» Your objective
Swap "locality" for "site" throughout the lines below, and give back all of them otherwise unchanged, leaving out the pictures.

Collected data
- - -

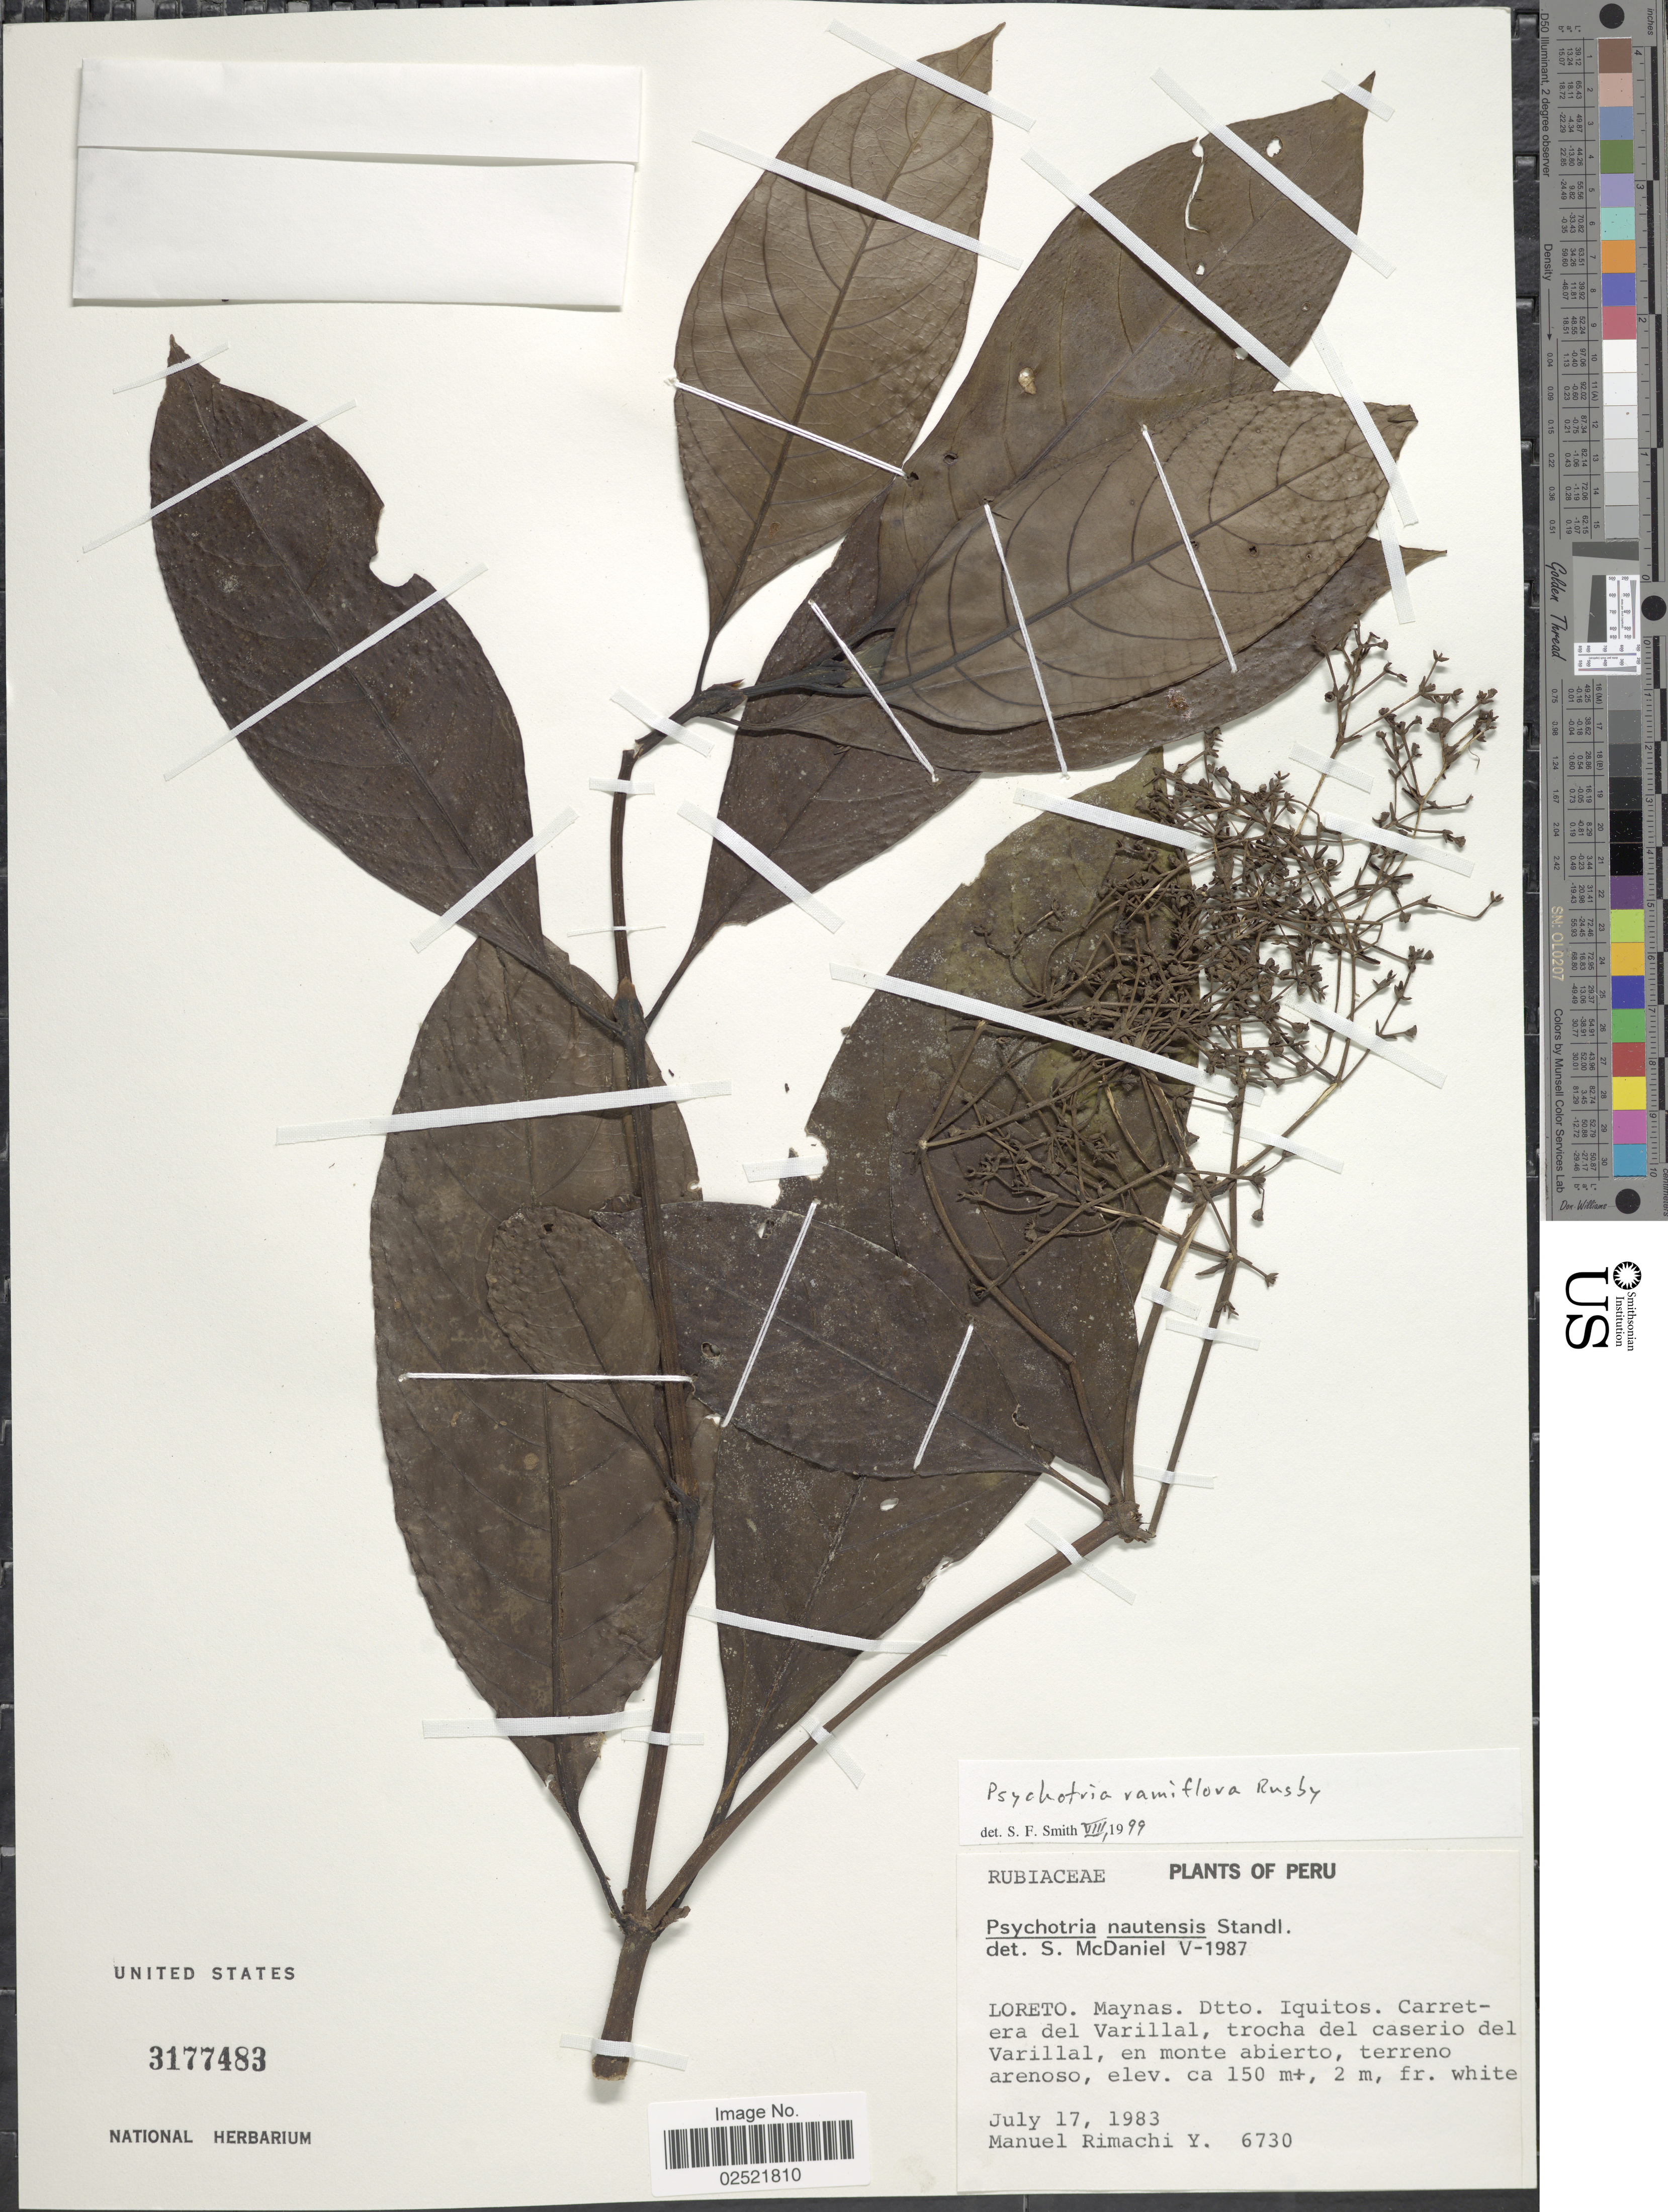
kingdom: Plantae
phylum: Tracheophyta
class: Magnoliopsida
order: Gentianales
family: Rubiaceae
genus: Psychotria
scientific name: Psychotria ramiflora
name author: Rusby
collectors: M. Rimachi Y.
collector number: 6730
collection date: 1983-07-17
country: Peru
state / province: Loreto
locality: Maynas, Dtto. Iquitos, carretera del Varillal, trocha del caserio del Varillal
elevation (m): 150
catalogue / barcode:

- - -

» Full output
kingdom: Plantae
phylum: Tracheophyta
class: Magnoliopsida
order: Gentianales
family: Rubiaceae
genus: Psychotria
scientific name: Psychotria ramiflora
name author: Rusby
collectors: M. Rimachi Y.
collector number: 6730
collection date: 1983-07-17
country: Peru
state / province: Loreto
site: Maynas, Dtto. Iquitos, carretera del Varillal, trocha del caserio del Varillal
elevation (m): 150
catalogue / barcode:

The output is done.